If you are after economic growth, then there’s really on one place to look – Asia (ex-Japan).

In its latest projections for global and large economy growth, the Organisation for Economic Cooperation and Development has revised down prospects for much of the world.

Australia is one of the few brighter spots in the developed world – the economy is expected to grow by 2.5 per cnet next year, and 3 per cent in 2015.

But the OECD’s outlook is premised on a number of important assumptions, not least that the Abbott Government doesn’t implement any more spending cuts than have already been factored in, and that the Reserve Bank of Australia continues to hold interest rates down.

The OECD’s far-from-buoyant view of the world economy in May has been replaced by an even less optimistic outlook, shaped by a series of disappointing results in some emerging economies and several disturbing developments – not least the ridiculous near-debt default in the US.

Nonetheless, such crazy political brinkmanship to one side, OECD Secretary-General Angel Gurria says the recovery underway in the global economy is “real” – you just might have trouble noticing it much for the next little while.

In figures released overnight, the OECD predicts global growth will accelerate from 2.7 per cent this year to 3.6 per cent in 2014 and 3.9 per cent in 2015.

The picture is even less impressive across the OECD member countries – average growth of 1.2 per cent this year, 2.3 per cent in 2014, and 2.7 per cent in 2015.

The US is expected to do ok – growing by 3.5 per cent by 2015, with unemployment headed down close to 6.1 per cent by December of that year.

But the outlook for the Euro area and Japan remains miserable – growth won’t break above 2 per cent in the former and will be well below 1 per cent in the latter.

Underlining the human tragedy of the deep recession in much of Europe, the Euro area unemployment rate is still expected to be close to 12 per cent by the end of 2015.

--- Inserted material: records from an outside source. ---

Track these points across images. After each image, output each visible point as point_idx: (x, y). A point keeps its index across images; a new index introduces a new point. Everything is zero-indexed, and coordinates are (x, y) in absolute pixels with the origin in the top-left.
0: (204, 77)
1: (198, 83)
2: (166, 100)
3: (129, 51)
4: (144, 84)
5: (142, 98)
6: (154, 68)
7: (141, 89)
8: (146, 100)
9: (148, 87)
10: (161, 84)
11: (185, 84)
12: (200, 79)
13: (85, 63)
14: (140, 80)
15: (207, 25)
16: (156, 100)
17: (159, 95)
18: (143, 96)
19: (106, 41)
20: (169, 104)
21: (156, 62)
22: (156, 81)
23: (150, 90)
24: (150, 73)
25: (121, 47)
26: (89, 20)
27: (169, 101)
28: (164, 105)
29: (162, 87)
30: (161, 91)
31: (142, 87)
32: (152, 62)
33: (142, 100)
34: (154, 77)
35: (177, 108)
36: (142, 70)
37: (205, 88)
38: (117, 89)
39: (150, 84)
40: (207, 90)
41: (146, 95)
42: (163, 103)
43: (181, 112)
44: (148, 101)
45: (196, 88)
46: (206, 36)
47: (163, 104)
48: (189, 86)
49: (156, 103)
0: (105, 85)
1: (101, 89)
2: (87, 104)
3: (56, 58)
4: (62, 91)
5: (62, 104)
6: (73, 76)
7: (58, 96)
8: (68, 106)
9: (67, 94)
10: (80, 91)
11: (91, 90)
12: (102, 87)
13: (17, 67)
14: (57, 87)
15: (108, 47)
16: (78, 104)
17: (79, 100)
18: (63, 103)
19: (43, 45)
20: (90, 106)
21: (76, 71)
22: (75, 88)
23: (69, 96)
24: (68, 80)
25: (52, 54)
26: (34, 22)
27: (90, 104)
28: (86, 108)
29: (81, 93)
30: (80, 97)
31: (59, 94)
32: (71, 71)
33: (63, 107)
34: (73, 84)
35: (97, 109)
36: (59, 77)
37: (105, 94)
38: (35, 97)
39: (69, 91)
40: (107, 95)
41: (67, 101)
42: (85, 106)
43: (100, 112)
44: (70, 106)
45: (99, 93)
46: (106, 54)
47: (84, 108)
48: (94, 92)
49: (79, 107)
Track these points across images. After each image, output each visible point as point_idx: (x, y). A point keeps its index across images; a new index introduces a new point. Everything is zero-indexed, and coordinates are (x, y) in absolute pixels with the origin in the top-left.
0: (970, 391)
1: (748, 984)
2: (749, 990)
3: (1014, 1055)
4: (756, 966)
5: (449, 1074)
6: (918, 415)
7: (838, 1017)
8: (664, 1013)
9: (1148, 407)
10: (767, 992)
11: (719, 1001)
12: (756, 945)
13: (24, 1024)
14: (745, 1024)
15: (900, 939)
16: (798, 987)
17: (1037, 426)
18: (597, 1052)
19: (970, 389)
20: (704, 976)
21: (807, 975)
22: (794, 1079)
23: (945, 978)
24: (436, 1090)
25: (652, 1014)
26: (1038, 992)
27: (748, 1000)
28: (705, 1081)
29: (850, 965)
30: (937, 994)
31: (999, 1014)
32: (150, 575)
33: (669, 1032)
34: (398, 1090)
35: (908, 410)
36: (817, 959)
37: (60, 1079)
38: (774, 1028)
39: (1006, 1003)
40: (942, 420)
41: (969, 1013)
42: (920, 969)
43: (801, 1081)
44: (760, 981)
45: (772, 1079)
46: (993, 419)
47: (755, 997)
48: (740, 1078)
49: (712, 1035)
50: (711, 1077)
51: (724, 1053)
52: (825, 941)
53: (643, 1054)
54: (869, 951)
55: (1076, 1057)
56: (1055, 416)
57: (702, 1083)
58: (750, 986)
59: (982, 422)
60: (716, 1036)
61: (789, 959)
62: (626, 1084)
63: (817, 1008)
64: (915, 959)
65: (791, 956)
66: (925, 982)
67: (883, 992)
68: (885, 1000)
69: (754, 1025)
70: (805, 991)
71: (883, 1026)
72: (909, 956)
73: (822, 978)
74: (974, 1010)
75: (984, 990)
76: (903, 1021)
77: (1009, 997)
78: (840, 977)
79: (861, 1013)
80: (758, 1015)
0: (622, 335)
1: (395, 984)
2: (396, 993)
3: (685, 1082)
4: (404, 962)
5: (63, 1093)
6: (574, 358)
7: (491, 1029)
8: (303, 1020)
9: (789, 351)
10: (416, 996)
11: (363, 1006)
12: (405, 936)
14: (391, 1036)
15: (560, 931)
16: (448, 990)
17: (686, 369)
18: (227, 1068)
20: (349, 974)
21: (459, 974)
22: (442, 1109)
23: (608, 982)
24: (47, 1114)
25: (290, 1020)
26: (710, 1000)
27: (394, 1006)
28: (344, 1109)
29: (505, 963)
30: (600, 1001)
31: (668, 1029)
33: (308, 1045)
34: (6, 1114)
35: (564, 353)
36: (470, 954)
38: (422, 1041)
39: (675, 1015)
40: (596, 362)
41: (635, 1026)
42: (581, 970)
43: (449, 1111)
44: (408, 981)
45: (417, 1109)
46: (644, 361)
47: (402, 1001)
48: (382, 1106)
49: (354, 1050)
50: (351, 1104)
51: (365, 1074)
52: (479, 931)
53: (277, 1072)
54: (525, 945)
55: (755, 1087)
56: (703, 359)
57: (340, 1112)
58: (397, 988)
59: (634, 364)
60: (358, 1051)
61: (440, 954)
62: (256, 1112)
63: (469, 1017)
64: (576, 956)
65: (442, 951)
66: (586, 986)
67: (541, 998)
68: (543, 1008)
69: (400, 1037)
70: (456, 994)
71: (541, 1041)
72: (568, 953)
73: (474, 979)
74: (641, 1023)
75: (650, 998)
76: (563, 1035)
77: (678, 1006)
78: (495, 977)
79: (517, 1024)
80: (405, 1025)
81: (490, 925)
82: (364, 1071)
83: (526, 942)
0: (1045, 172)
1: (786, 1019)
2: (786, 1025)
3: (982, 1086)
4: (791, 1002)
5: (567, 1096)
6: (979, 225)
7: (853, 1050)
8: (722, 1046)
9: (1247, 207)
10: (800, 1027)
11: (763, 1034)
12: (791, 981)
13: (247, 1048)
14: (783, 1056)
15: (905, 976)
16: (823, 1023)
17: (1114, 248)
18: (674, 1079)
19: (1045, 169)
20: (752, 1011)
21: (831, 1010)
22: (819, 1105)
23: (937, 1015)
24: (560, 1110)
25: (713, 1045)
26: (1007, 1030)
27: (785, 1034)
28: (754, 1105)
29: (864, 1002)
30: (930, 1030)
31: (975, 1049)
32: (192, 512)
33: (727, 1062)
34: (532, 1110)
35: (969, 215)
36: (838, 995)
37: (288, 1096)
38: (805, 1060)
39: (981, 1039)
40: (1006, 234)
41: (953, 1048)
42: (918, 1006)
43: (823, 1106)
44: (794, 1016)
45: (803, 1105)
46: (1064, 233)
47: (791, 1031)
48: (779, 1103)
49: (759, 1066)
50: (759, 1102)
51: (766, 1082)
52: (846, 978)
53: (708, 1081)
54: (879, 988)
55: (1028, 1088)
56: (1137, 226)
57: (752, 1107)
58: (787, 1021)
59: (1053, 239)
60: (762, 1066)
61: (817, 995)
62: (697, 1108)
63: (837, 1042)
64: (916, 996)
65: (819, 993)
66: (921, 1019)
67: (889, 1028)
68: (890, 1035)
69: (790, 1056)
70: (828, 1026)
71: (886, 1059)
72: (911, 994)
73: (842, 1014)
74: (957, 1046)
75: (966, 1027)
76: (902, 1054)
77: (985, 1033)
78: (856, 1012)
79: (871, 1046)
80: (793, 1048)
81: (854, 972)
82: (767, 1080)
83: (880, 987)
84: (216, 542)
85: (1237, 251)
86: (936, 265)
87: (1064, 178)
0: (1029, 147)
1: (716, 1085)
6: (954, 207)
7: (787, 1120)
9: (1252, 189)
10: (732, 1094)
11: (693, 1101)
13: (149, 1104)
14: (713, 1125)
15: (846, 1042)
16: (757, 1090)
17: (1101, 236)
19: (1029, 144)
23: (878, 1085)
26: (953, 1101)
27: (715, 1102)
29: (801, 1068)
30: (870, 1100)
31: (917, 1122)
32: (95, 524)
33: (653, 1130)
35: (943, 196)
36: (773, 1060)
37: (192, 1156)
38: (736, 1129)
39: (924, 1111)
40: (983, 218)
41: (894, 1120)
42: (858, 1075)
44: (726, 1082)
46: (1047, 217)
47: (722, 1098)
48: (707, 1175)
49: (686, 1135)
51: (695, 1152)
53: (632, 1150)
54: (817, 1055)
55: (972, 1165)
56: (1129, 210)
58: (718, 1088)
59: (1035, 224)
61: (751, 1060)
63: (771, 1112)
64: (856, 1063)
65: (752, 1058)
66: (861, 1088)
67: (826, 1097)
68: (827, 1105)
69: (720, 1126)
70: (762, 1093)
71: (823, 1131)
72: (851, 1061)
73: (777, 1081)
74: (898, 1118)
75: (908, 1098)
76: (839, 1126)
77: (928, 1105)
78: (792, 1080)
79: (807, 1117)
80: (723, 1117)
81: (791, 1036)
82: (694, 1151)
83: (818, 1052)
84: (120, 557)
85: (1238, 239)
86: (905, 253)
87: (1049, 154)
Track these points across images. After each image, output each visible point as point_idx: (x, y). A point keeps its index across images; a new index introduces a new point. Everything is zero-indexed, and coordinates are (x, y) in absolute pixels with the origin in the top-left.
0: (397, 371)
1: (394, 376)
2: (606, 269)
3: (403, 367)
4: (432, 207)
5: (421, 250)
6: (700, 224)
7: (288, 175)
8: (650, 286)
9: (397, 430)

The really sobering thought in looking at these projections, is that they rely on so many things going right – not least that politicians in the US, Europe and elsewhere, don’t engage in yet more bouts of indulgent and destructive policies that undermine what financial stability there is or erect further barriers to international trade.

Risks abound.

The big plus for Australia is that China is expected to be one of the few bright spots in the global outlook, sustaining annual growth at or above 7.4 per cent over the next two years despite the deadweight of Europe and Japan.

Reflecting this, the OECD is a bit brighter than the Reserve Bank in its outlook for Australia – expecting that growth in the country will accelerate from 2.5 per cent next year to around 3 per cent in 2015 as activity in the non-mining sectors of the economy “gradually strengthens”.

But, it warns, this is outcome is far from a given.

It has warned the Abbott Government against any further fiscal tightening than has already been planned, and is advising the RBA to maintain its current accommodative monetary policy stance.

On taxation, it backs the business sector’s bid for a lower corporate tax rate.

On housing, it advises a shift to “more efficient” real estate taxation, which is code for the states to abolish stamp duties.

It will be interesting to see if the Government’s Commission of Audit is paying attention.